The scar was a zipped up fly of blistered skin. It ran for
about six inches down the middle of his chest. It was as if someone had taken
an iron to some worms and a passion flower and then a translucent skin had been
allowed to form over the resulting mess. Most of our scars were visible back
then, his was just the most apparent and the most extreme. There was a spina
bifida boy with crutches and a calliper in the year below and another sturdy
girl with a stiffening fixture on one leg, but their manmade buttressing
somehow seemed to make them less, not more fragile. We were all always getting cuts
and grazes, but they mostly came from falling over. The knees of Ian Davis and
Brian Nederhoff in particular seemed to be perpetually scabbed or bleeding, bleeding or scabbed.
Tall and gangly Big Birds, they both seemed especially prone to going down.
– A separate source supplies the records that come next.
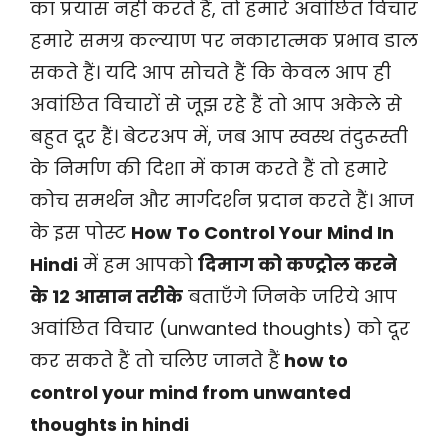
का प्रयास नहीं करते हैं, तो हमारे अवांछित विचार
हमारे समग्र कल्याण पर नकारात्मक प्रभाव डाल
सकते हैं। यदि आप सोचते हैं कि केवल आप ही
अवांछित विचारों से जूझ रहे हैं तो आप अकेले से
बहुत दूर हैं। बेटरअप में, जब आप स्वस्थ तंदुरूस्ती
के निर्माण की दिशा में काम करते हैं तो हमारे
कोच समर्थन और मार्गदर्शन प्रदान करते हैं। आज
के इस पोस्ट
How To Control Your Mind In
Hindi
में हम आपको
दिमाग को कण्ट्रोल करने
के 12 आसान तरीके
बताएँगे जिनके जरिये आप
अवांछित विचार (unwanted thoughts) को दूर
कर सकते हैं तो चलिए जानते हैं
how to
control your mind from unwanted
thoughts in hindi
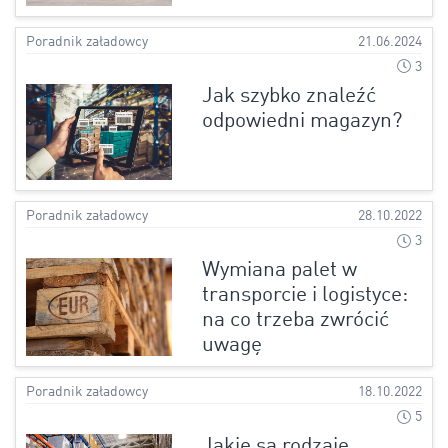
Poradnik załadowcy
21.06.2024
3
Jak szybko znaleźć
odpowiedni magazyn?
Poradnik załadowcy
28.10.2022
3
Wymiana palet w
transporcie i logistyce:
na co trzeba zwrócić
uwagę
Poradnik załadowcy
18.10.2022
5
Jakie są rodzaje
A
strange mustard coloured ointment would be daubed on to the blackcurrant jam of
their wounds and somehow, soon, everything would be alright, their tears become
smiles once more. But nothing as extreme had befallen us as had the boy with the hole in
his heart. You didn't get a scar like that just from falling over.
We didn't call him the boy with the hole in his heart back
then, of course, but Pharoah Kid was Pharoah Kid even then, only rarely to his
face. It was just the way our minds worked, I suppose. His unruly shanks of
growing out ruffian crop hair were abstracted into a crude, linear, side-on Egyptian caricature.
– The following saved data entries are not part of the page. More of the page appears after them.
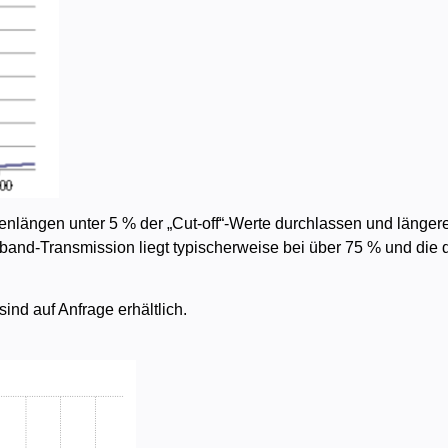
llenlängen unter 5 % der „Cut-off“-Werte durchlassen und länger
 Inband-Transmission liegt typischerweise bei über 75 % und die
nd auf Anfrage erhältlich.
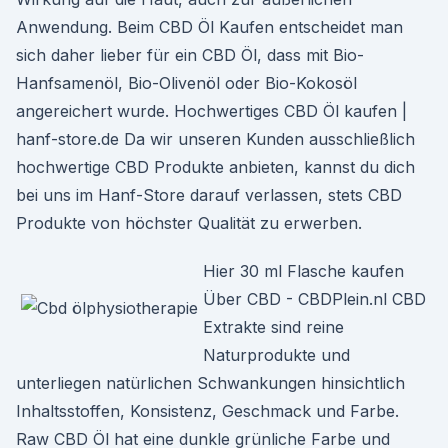
Anwendung. Beim CBD Öl Kaufen entscheidet man
sich daher lieber für ein CBD Öl, dass mit Bio-
Hanfsamenöl, Bio-Olivenöl oder Bio-Kokosöl
angereichert wurde. Hochwertiges CBD Öl kaufen |
hanf-store.de Da wir unseren Kunden ausschließlich
hochwertige CBD Produkte anbieten, kannst du dich
bei uns im Hanf-Store darauf verlassen, stets CBD
Produkte von höchster Qualität zu erwerben.
Hier 30 ml Flasche kaufen
Über CBD - CBDPlein.nl CBD
Extrakte sind reine
Naturprodukte und
unterliegen natürlichen Schwankungen hinsichtlich
Inhaltsstoffen, Konsistenz, Geschmack und Farbe.
Raw CBD Öl hat eine dunkle grünliche Farbe und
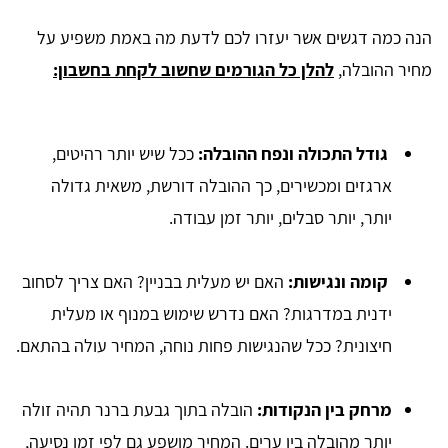
הנה כמה דגשים אשר יעזרו לכם לדעת מה באמת משפיע על
מחיר ההובלה,
להלן כל הגורמים שחשוב לקחת בחשבון:
גודל התכולה ונפח ההובלה:
ככל שיש יותר רהיטים,
ארגזים ומכשירים, כך ההובלה דורשת, משאית גדולה
יותר, יותר סבלים, יותר זמן עבודה.
קומה ונגישות:
האם יש מעלית בבניין? האם צריך לסחוב
ידנית במדרגות? האם נדרש שימוש במנוף או מעלית
חיצונית? ככל שהנגישות פחות נוחה, המחיר עולה בהתאם.
מרחק בין הנקודות:
הובלה בתוך גבעת ברנר תהיה זולה
יותר מהובלה בין ערים. המחיר מושפע גם לפי זמן נסיעה,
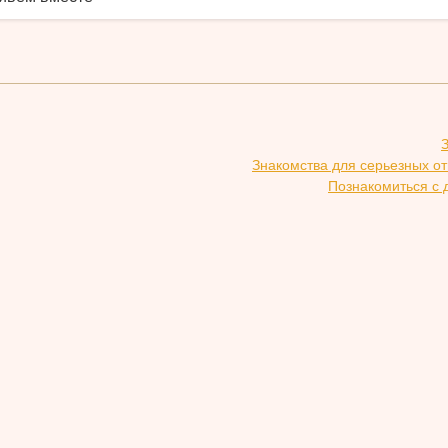
Знакомства для серьезных о
Познакомиться с 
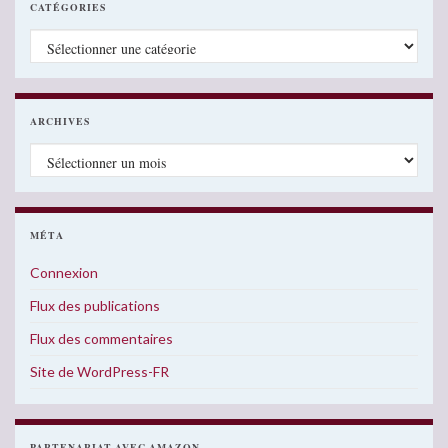
CATÉGORIES
Catégories
ARCHIVES
Archives
MÉTA
Connexion
Flux des publications
Flux des commentaires
Site de WordPress-FR
PARTENARIAT AVEC AMAZON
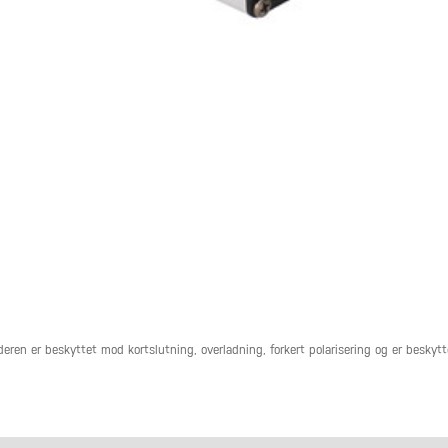
deren er beskyttet mod kortslutning, overladning, forkert polarisering og er beskyt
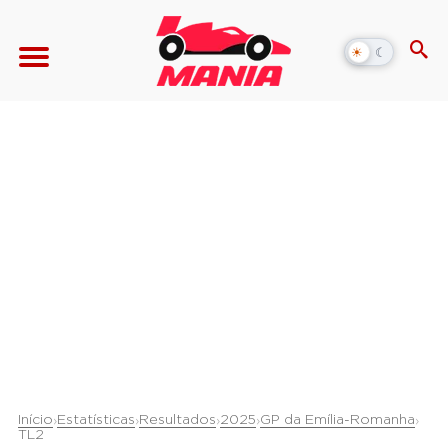
☀
☾
Alternar
modo
escuro
Início
Estatísticas
Resultados
2025
GP da Emília-Romanha
›
›
›
›
›
TL2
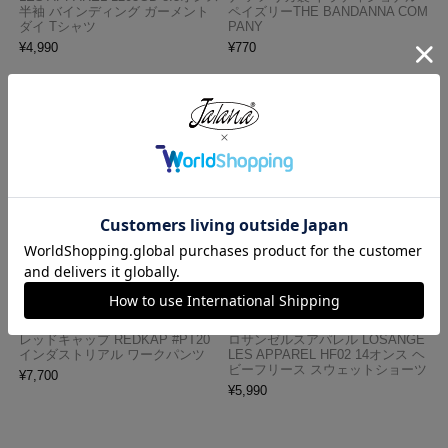
半袖 バインディング ガーメント
ペイズリーTHE BANDANNA COM
ダイ Tシャツ
PANY
¥
4,990
¥
770
レッドキャップ REDKAP #PT20
ロサンゼルスアパレル LOSANGE
インダストリアル ワークパンツ
LES APPAREL HF02 14オンス ヘ
ビーフリース スウェットショーツ
¥
7,700
¥
5,990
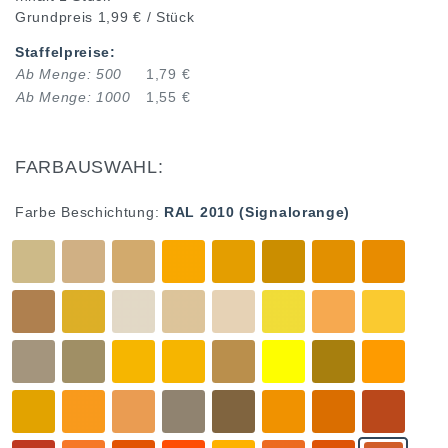
Grundpreis
1,99 € / Stück
Staffelpreise:
Ab Menge: 500
1,79 €
Ab Menge: 1000
1,55 €
FARBAUSWAHL:
Farbe Beschichtung:
RAL 2010 (Signalorange)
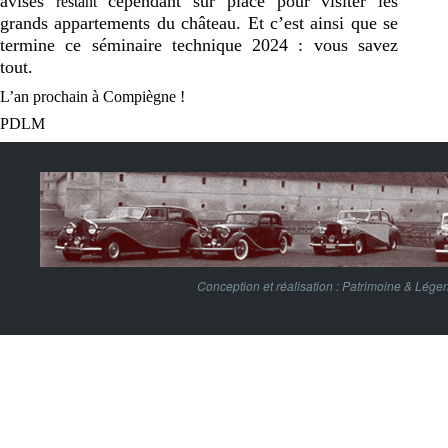
avisés
cependant sur place pour visiter les
restant
grands appartements du château. Et c’est ainsi que se
termine ce séminaire technique 2024 : vous savez
tout.
L’an prochain à Compiègne !
PDLM
Conception et réalisation :
Patrimoine & Lége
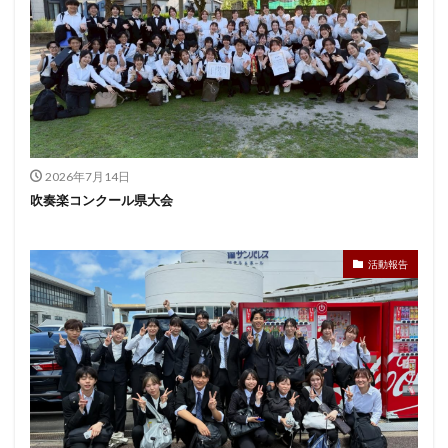
2026年7月14日
吹奏楽コンクール県大会
活動報告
In much the same way, the boy with the hole in his heart was The Milky Bar Kid
owing to a passing similarity to the kid from the TV advert which, now I think
about it, didn't extend too far beyond them wearing similar round framed, high
magnification spectacles and both being kids. But it seems right to call him this
new name now, to turn that lifelong reminder of a childhood hole in the heart
operation into the stuff of metaphor. Because now we too know a little of what
he went through. Our hearts have all been yanked out, pummelled, probed and prodded,
put back in and the wounds, however poorly, however ineptly they disguise the
trauma undergone, have been stitched up. There were no surgical gloves, there was no
anaesthetic for us though.
And then there was Harry. That strange meeting at Kefalinnia
Airport. The odd rightness of that Greek setting; him returning from the Island
of Odysseus which we'd observed for the previous two weeks from our lazy
poolside, unaware that he had been secluded there somewhere on one of Ithaca's
rugged boobs. Harry, still the quiet centre of it all, his fame and renown even
greater than when I could claim to know him. Those Ustinov locks hoary now but deserving
of the laurel leaves they always seemed to be requiring then. But so sad now,
and lost looking, with Sheila gone. And me, my Mother living on through me,
perhaps, inhabiting me, something anyway making me become the compassionate,
concerned 'good with people' son - perhaps the man she'd hoped one day I would
become. The past healed, then, in a moment, with that firm and more meant than
was ever said hand clasp and his straight in the eye, sincere entreaty to 'take
care of yourself'.
The past is healed. It can be written now, with love. Because
I tried before to write it but there was still anger in my heart. But now there
is no room for that. Not with so many gone. First Bill, my Mum, then Dad and
now Sheila. Only Harry and Jo-Jo remaining now of all our parents. How can there be room
for anger? What is it Larkin says? 'All that survives of us - remains of us? - is love'. And whichever it
is, that's true.
All that is left is love. Love, love, love.